**PROBLEM STATEMENT:**
Please restate the data below word for word, omitting all images.
-.-.-
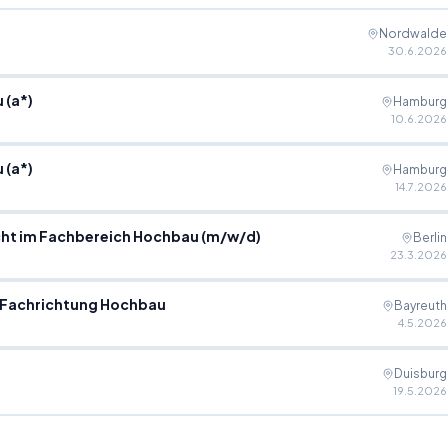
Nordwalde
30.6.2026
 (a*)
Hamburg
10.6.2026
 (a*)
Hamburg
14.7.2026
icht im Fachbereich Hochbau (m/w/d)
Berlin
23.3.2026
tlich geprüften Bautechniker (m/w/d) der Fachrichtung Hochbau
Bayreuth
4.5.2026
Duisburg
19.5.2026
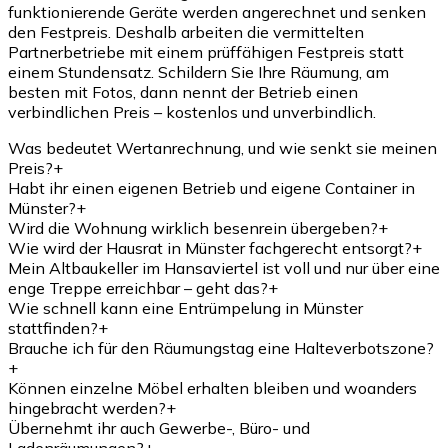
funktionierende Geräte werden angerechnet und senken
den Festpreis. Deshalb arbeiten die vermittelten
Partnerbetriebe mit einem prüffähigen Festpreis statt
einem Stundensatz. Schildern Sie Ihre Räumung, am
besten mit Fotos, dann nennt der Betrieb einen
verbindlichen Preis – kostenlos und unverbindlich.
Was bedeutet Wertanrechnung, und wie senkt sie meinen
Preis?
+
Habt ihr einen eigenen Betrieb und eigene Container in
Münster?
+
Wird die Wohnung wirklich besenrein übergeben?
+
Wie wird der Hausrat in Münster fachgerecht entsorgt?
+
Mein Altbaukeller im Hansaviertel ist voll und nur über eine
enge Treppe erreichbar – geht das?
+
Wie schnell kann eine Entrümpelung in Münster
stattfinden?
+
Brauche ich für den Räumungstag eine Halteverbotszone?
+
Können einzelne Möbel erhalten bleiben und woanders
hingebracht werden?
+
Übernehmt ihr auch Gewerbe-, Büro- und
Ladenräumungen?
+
-.-.-
**RESULT:**
Nordwalde
30.6.2026
 (a*)
Hamburg
10.6.2026
 (a*)
Hamburg
14.7.2026
icht im Fachbereich Hochbau (m/w/d)
Berlin
23.3.2026
tlich geprüften Bautechniker (m/w/d) der Fachrichtung Hochbau
Bayreuth
4.5.2026
Duisburg
19.5.2026
funktionierende Geräte werden angerechnet und senken
den Festpreis. Deshalb arbeiten die vermittelten
Partnerbetriebe mit einem prüffähigen Festpreis statt
einem Stundensatz. Schildern Sie Ihre Räumung, am
besten mit Fotos, dann nennt der Betrieb einen
verbindlichen Preis – kostenlos und unverbindlich.
Was bedeutet Wertanrechnung, und wie senkt sie meinen
Preis?
+
Habt ihr einen eigenen Betrieb und eigene Container in
Münster?
+
Wird die Wohnung wirklich besenrein übergeben?
+
Wie wird der Hausrat in Münster fachgerecht entsorgt?
+
Mein Altbaukeller im Hansaviertel ist voll und nur über eine
enge Treppe erreichbar – geht das?
+
Wie schnell kann eine Entrümpelung in Münster
stattfinden?
+
Brauche ich für den Räumungstag eine Halteverbotszone?
+
Können einzelne Möbel erhalten bleiben und woanders
hingebracht werden?
+
Übernehmt ihr auch Gewerbe-, Büro- und
Ladenräumungen?
+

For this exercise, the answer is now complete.